Das Schicksal, das imperialistische Mächte und die Oligarchie des Landes dem Sudan zugedacht haben, ist dasselbe, dass sie dem Südsudan diktiert haben. Das „jüngste Land der Welt“ erlangte 2011 seine Unabhängigkeit, erlitt von 2013 bis 2020 einen Bürgerkrieg und steht seit 2017, noch vor Somalia, an der Spitze der Liste „gescheiterter Staaten“. Doch seine reichen Ressourcen (Öl, Gold, Silber, Diamanten usw.) fließen weiterhin in die fortgeschrittenen kapitalistischen Länder.
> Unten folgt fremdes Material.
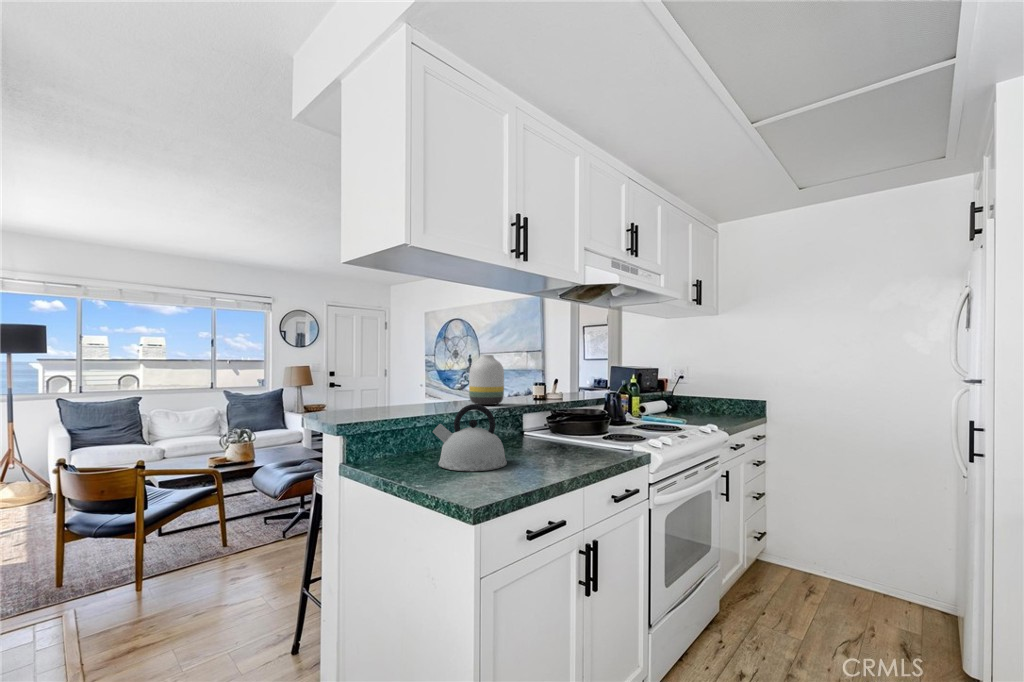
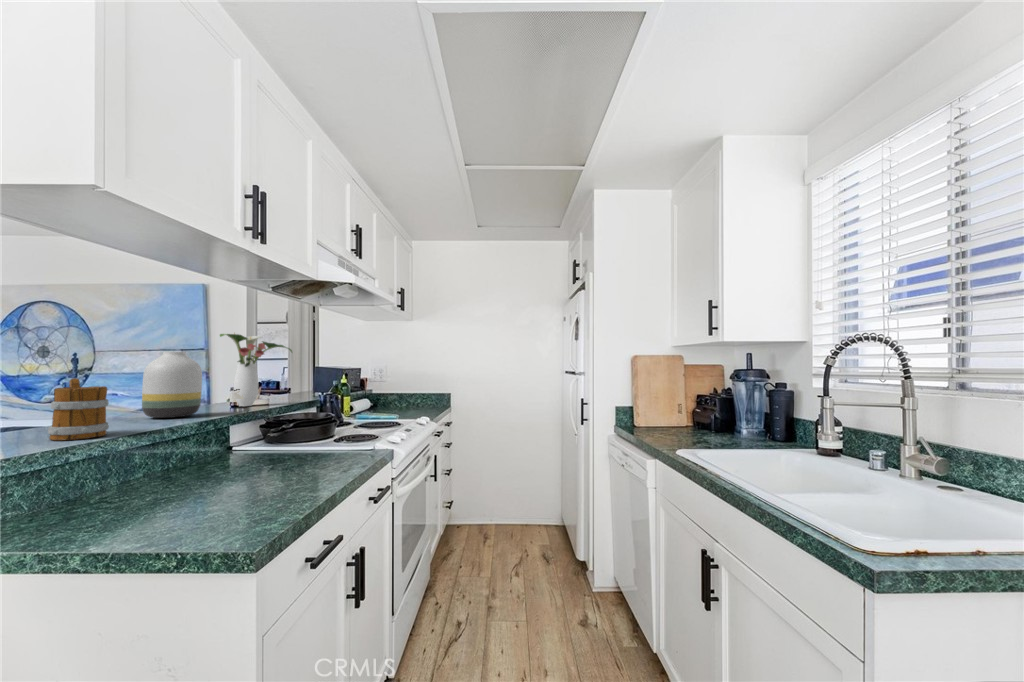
flower arrangement: none [521,338,576,400] -> present [220,333,292,406]
mug: none [412,374,439,413] -> present [48,378,109,441]
kettle: present [433,404,507,471] -> none [123,417,255,517]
Revolutionen und Konterrevolutionen durchziehen Afrika von Norden nach Süden. Zu dem Albtraum des sudanesischen Bürgerkriegs gesellen sich weitere, wie etwa der in der Demokratischen Republik Kongo, die alle durch ein und dasselbe angeheizt werden: den Raub der Bodenschätze des Kontinents durch imperialistische Mächte.
Im Gegensatz dazu treibt derselbe Geist, der die sudanesische Revolution 2019 beflügelte, nun Mobilisierungen in Madagaskar, Tansania, Kamerun, Kenia und Marokko an. Während der Kapitalismus Elend, Plünderung und Krieg bringt, beweisen Arbeiter und Jugendliche immer wieder, dass es einen Weg gibt, den Status quo zu verändern. Die Wahl zwischen Sozialismus und Barbarei ist heute relevanter denn je, und der afrikanische Kontinent wird im Kampf für die Befreiung der Menschheit eine entscheidende Rolle spielen.